Monday, October 17, 2011

1: How can we know much about stars?

Where to begin tends to be the most difficult decision when describing any system, and stars are certainly that.  Since this will be a bit of a "flying by the seat of our pants" discussion of stars, I'd like to begin with some direction, at least a bit of an idea where we're headed to justify the bit of seemingly disparate and irrelevant topics that are necessary background.  I will assume you've watched enough Nova programs to have a basic understanding of space and how it works so I'll quickly gloss over the bare basics and present them in a manner my differential equations professor jokingly put it regarding quantum physics, "We have to approach this like a religion.  I'm not telling you why, but you have to just trust me that this is true, and that you could make a bomb and it would blow up."

Buzzing through the basics
We live on a planet called Earth.  It is mostly rock and orbits an otherwise insignificant and regular star we call the Sun.  We have a single satellite orbiting us, the Moon.  We rotate around and face the Sun about every 24 hours and go around the Sun once about every 365 spins, or days as we like to call them.  There are many other bodies orbiting the Sun: 8 planets, numerous dwarf planets, belts of millions of smaller objects, irregular comets, and eventually a massive cloud of objects extending to 200,000 times the distance of the Earth, about 3 light years out and still orbiting our Sun.  Our system is again, relatively unremarkable (except it's our neighborhood, of course) and sits in one arm, well out from the center of a relatively unremarkable galaxy, in a relatively unremarkable cluster of galaxies... you get the point.  Space is big, we're not.

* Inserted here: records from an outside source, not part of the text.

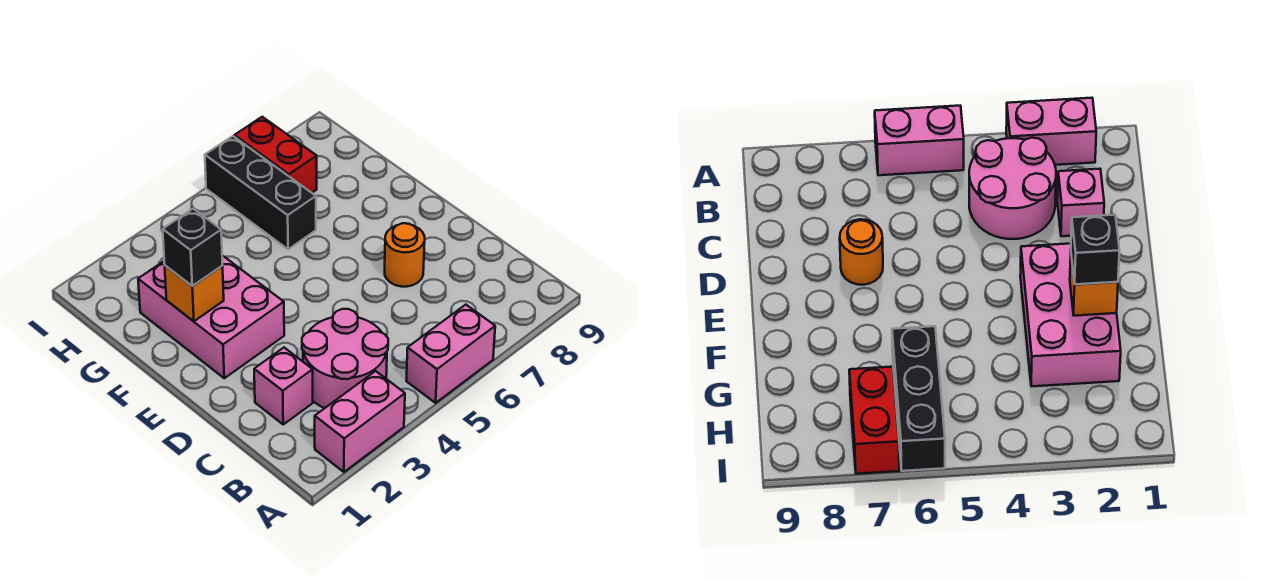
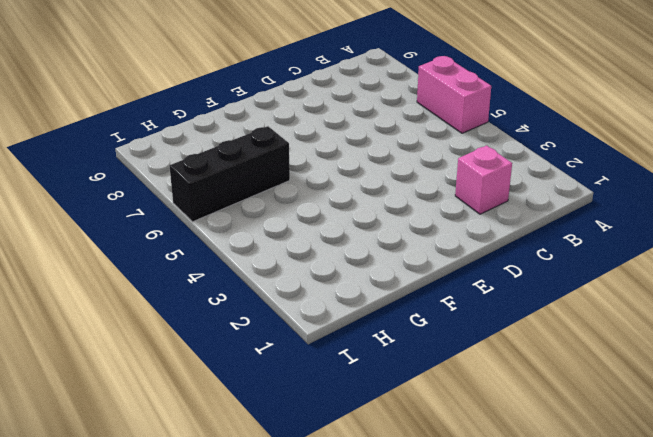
none -> pink 1x2 brick [315,371,405,472]
none -> pink 2x2 round brick [302,309,388,408]

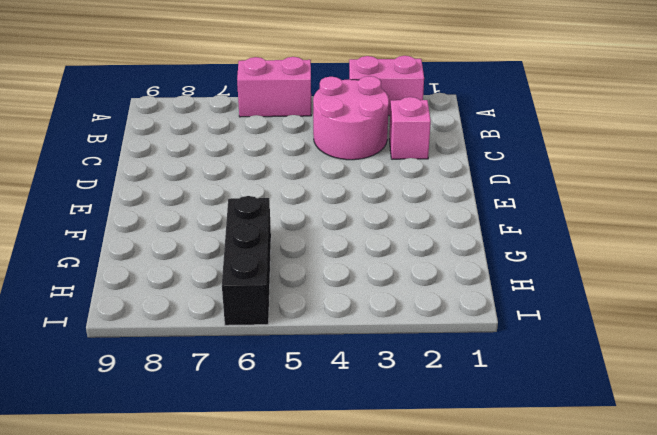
none -> orange 1x1 round brick [385,223,425,287]
none -> pink 2x3 brick [138,255,284,378]

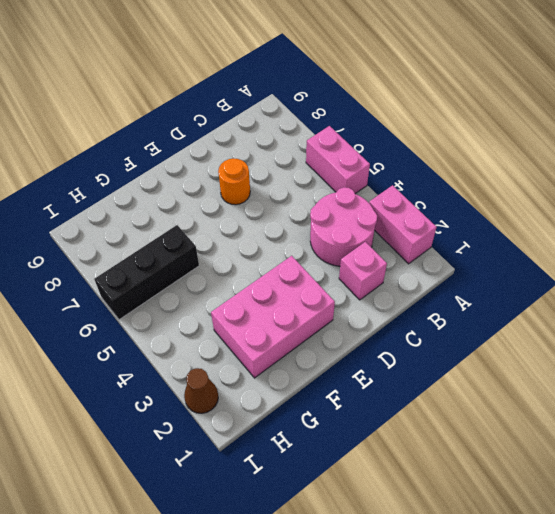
brown 1x1 cone [184,368,218,413] -> none
none -> red 1x2 brick [234,117,317,193]
none -> orange 1x1 brick [165,266,224,321]

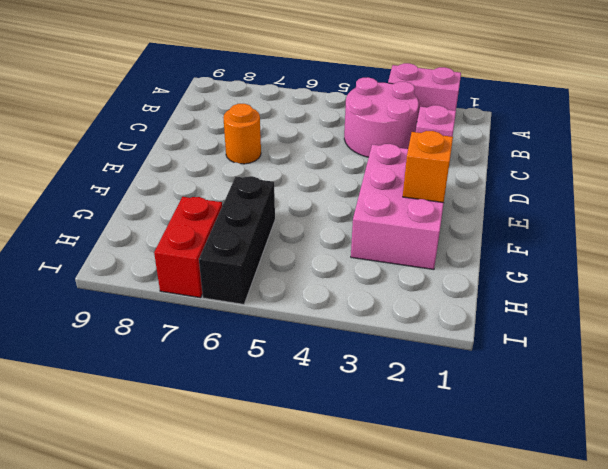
none -> pink 1x2 brick [406,305,495,403]
none -> black 1x1 brick [163,209,223,286]

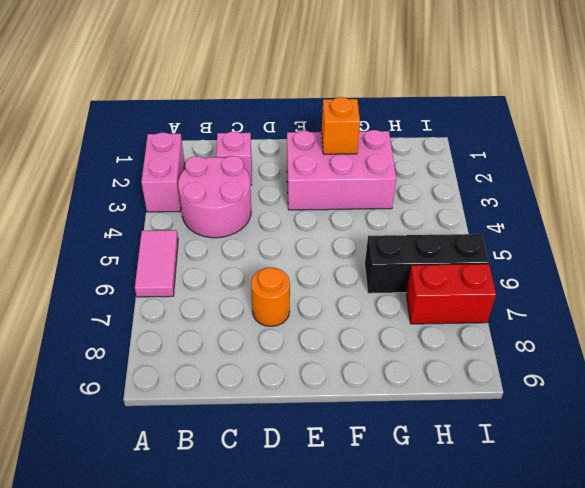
pink 1x2 tile [135,230,178,297] -> pink 1x2 brick [406,305,495,403]
none -> black 1x1 brick [163,209,223,286]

Thanks to Einstein, we have established that there is a speed limit in all of this: c, the speed of light, approximately 300,000,000 meters per second, or for you Americans, 186,000 miles per freakin' second.  If you shine a laser at the moon, it'd take 1.4 seconds to see the dot, that's it.  Now, remember that Oort Cloud I mentioned, extending from about 1900 AU (1 Astronomical Unit = the distance from the Earth to the Sun) to 200,000 AU?  It takes light about 3 years to get from the Sun past the cloud by some estimates.

Stars...
...are really, really, really far away.  We can't go to any (yet), we can't bounce RADAR off them, we can't throw sticks at them, and we can't judge their maturity by insulting their mother.  So how can we know much about them?  Light.  The only things we know about the universe outside our own solar system we know by catching light and analyzing it and thinking reeeal hard (something we humans pretend we're good at).

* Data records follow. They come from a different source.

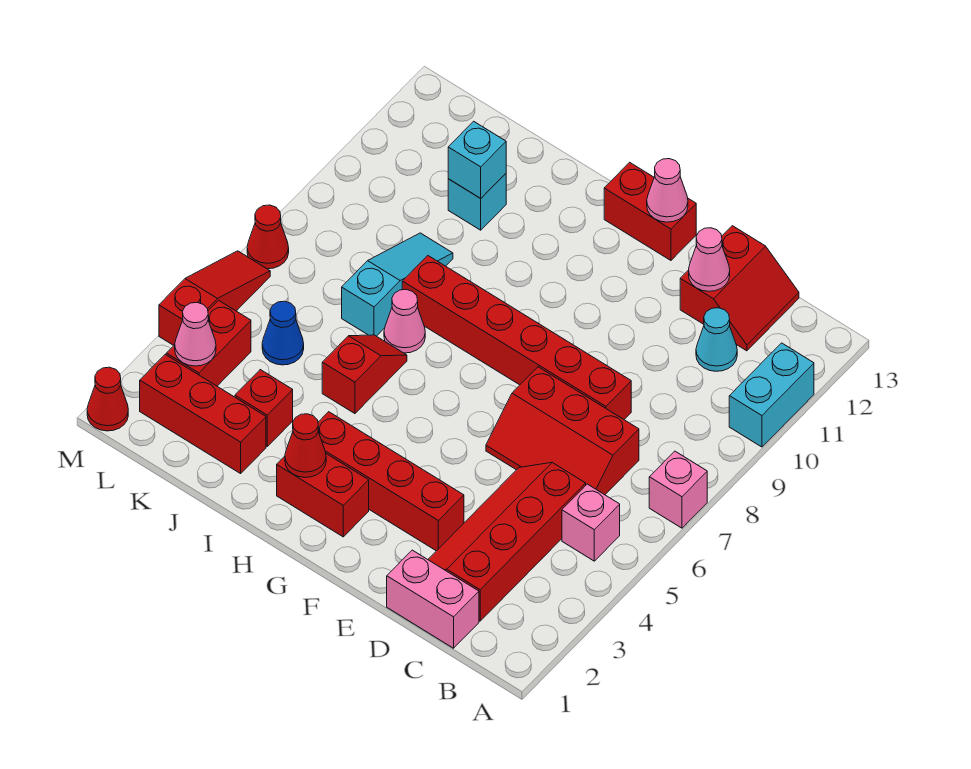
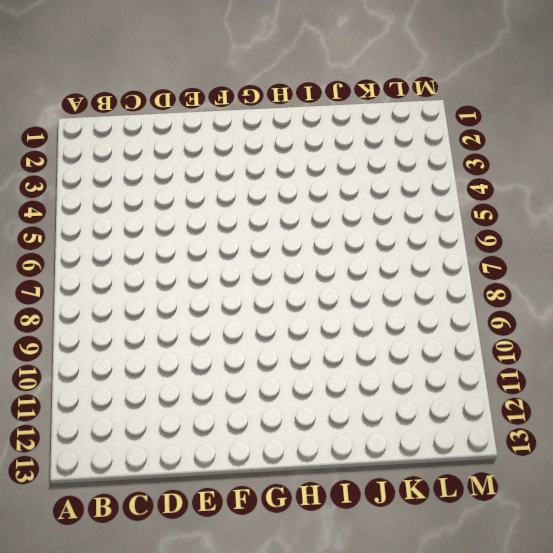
none -> pink 1x1 brick [649,451,707,528]
none -> cyan 1x2 brick [729,343,814,447]
none -> pink 1x1 brick [562,484,620,561]

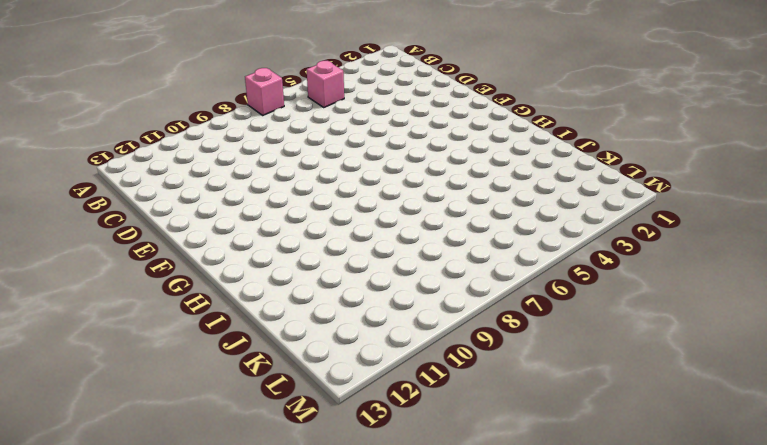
none -> cyan 1x2 brick [729,343,814,447]
none -> pink 1x2 brick [387,550,479,648]
none -> red 2x4 slope [428,463,586,621]

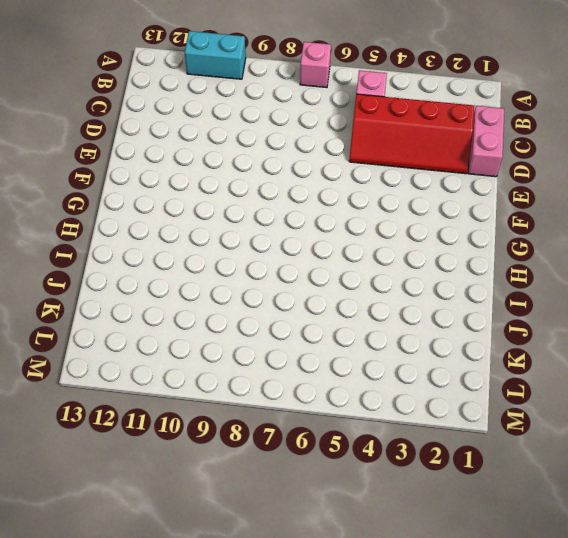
none -> red 2x3 slope [486,367,639,495]
none -> cyan 1x1 cone [696,308,737,371]
none -> red 2x2 slope [680,226,799,351]

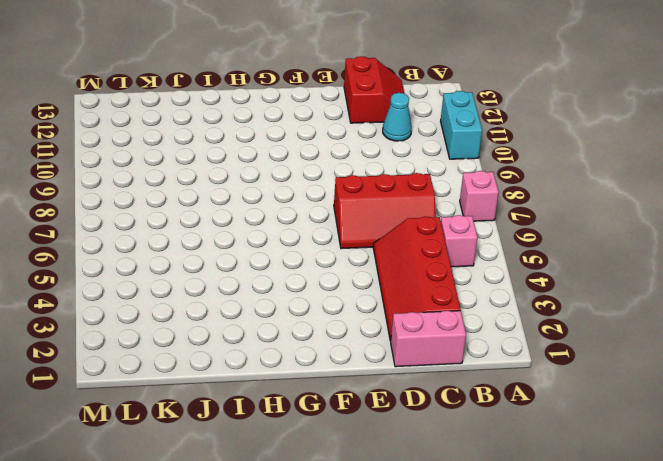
none -> red 1x6 brick [402,256,631,419]
none -> red 1x4 brick [318,412,464,551]
none -> red 1x2 brick [604,162,696,260]

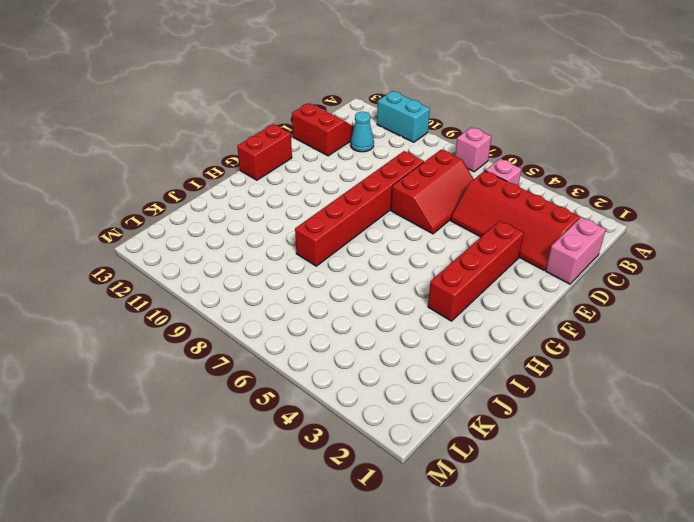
none -> red 1x2 brick [277,454,369,537]
none -> red 1x2 slope [322,335,407,414]
none -> pink 1x1 cone [384,289,425,353]

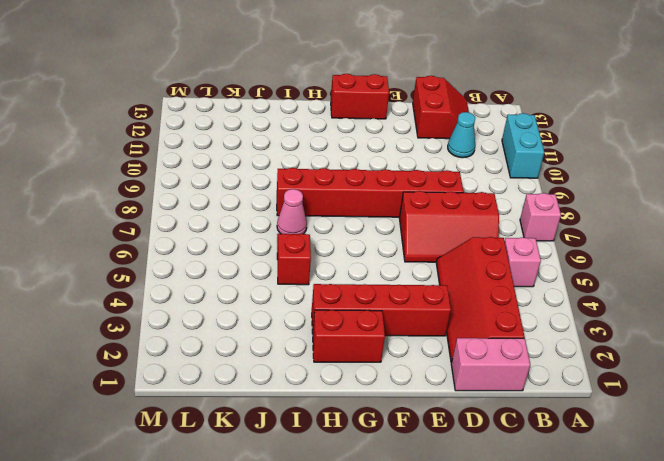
none -> red 1x3 brick [140,355,266,473]
none -> red 1x1 brick [235,370,293,446]
none -> cyan 1x3 slope [342,233,453,336]

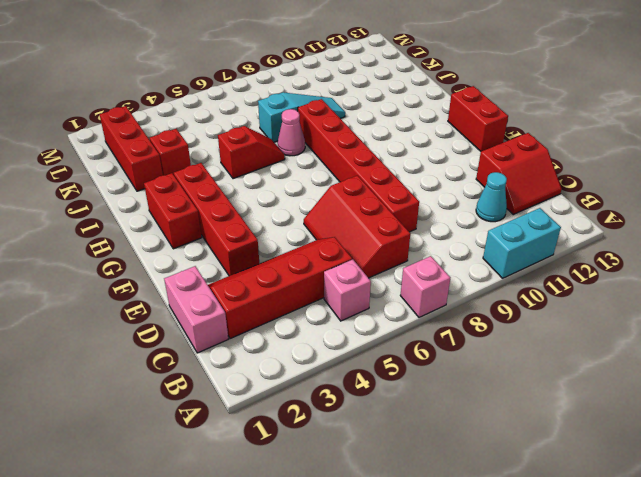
none -> cyan 1x1 brick [448,174,506,230]
none -> blue 1x1 cone [262,301,304,365]
none -> red 1x2 brick [166,300,251,386]

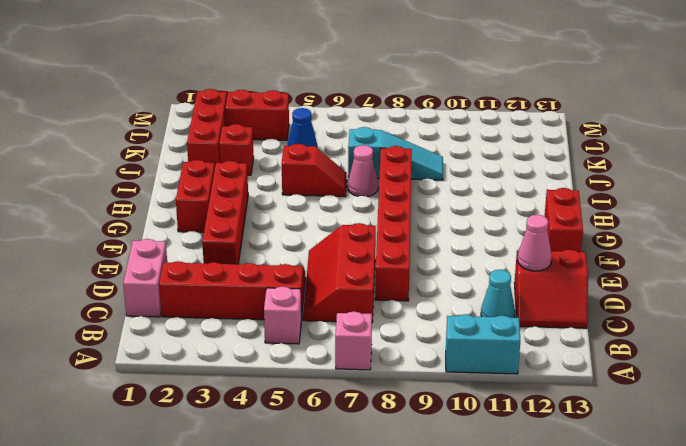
none -> cyan 1x1 brick [448,174,506,230]
none -> red 1x1 cone [87,367,128,431]
none -> red 1x3 slope [159,251,270,345]

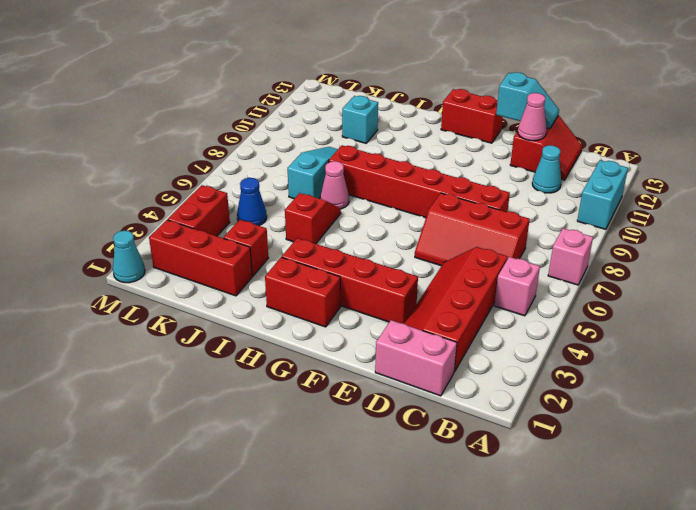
cyan 1x2 slope [496,72,559,129] -> none
cyan 1x1 cone [113,231,145,283] -> red 1x1 cone [87,367,128,431]
none -> red 1x3 slope [159,251,270,345]
none -> red 1x1 cone [247,205,289,269]
none -> pink 1x1 cone [647,159,688,222]

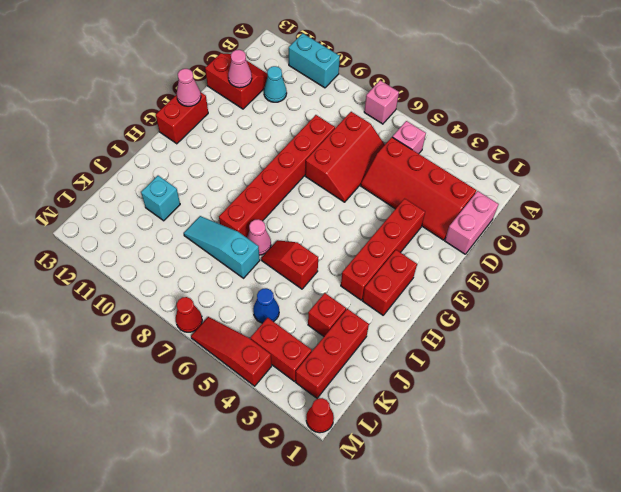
none -> red 1x1 cone [285,414,326,477]
none -> cyan 1x1 brick [448,121,506,198]
none -> pink 1x1 cone [175,303,216,366]

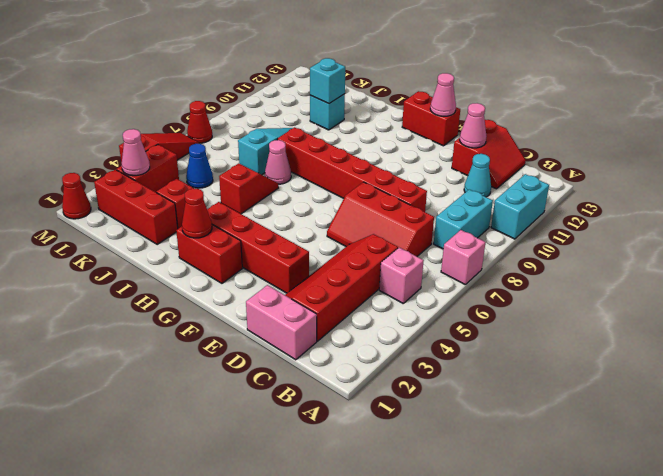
cyan 1x2 brick [434,189,493,249] -> none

Light doesn't seem like it'd shed much--well, light--on stars.  But luckily it comes in many flavors and can be captured and measured.  Light propagates like a wave and interacts with matter like a particle.  Obviously, since we are matter and all of our instruments are matter, we care deeply about collecting and measuring these massless particles, photons.  Each one carries with it a bit of energy based on its wavelength (I know, a particle with a wavelength? It's a model, go with it.)  While this doesn't sound like much, as we will see, it's more than enough information to build incredible models.  I will devote an entire post to light at a later date as it lends itself useful to other discussions, but in brief, light is just what we call electromagnetic waves.  What you and I see as different colors are just photons with different wavelengths in a range we can pick up with our eyes.  For a good consideration, "Blue" is the name we give light at around 475 nm (nanometers), and "Red" is what we call 700 nm.  By the same token, we could call "X-Ray" a color, "Microwave" a color, and "Radio" a color--just colors we can't see with our eyes.  They're still light!

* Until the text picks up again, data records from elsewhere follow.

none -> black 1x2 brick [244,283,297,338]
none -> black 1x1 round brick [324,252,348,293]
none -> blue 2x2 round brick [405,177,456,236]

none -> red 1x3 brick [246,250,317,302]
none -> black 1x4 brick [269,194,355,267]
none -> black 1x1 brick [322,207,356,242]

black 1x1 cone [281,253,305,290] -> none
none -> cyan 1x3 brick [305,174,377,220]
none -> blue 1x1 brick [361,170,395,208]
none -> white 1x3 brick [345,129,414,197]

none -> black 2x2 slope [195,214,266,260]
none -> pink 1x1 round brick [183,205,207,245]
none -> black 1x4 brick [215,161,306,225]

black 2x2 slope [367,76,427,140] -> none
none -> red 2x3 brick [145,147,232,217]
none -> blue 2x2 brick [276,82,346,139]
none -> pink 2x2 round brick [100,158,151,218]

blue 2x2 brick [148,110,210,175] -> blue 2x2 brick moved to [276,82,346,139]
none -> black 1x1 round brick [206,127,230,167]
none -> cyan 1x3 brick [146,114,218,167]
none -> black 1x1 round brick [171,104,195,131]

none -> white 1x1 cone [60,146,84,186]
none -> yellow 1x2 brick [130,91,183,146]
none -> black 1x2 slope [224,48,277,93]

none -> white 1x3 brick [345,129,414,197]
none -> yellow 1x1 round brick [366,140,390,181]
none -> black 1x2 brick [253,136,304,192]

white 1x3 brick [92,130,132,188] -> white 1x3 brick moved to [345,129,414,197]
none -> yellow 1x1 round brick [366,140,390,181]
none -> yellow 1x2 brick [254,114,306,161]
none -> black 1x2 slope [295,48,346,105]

NOW!  What the hell does that all mean?  Think of a telescope as a precise photon catching bucket.  If we point our telescope right at a star and catch some of the photons it shot at us years ago that are just now arriving, we can tell an unbelievable amount of information just by dissecting our catch!  First, the obvious, how many photons did we catch?  Brighter stars send out more photons per second and so more of them land in our bucket, BUT, a brighter looking star might just be much closer than a dim star, so we catch more of its photons!  More on that in another post, look for parallax (essentially looking at the same star from two different places--say, the Earth on June 25 and December 25--and using depth perception, like our two eyes!)  We also know very precisely what sorts of wavelengths are captured too, betraying very accurately the various atoms responsible for either emitting those photons or absorbing those that we would expect to catch but don't.

This has been a massive first post, but it is meant to be a bit of an overarching summary of how we can know what we know and will be very useful in providing "bins" of concepts, which we will soon fill with real materials and justifications!  I will be creating graphics for these posts as time permits (largely for my own enjoyment) and encourage you to check back soon.  This first post has spent too long looming in the distance and now that it's done, we can proceed at a more reasonable pace to fill in the gaps and do some real learning!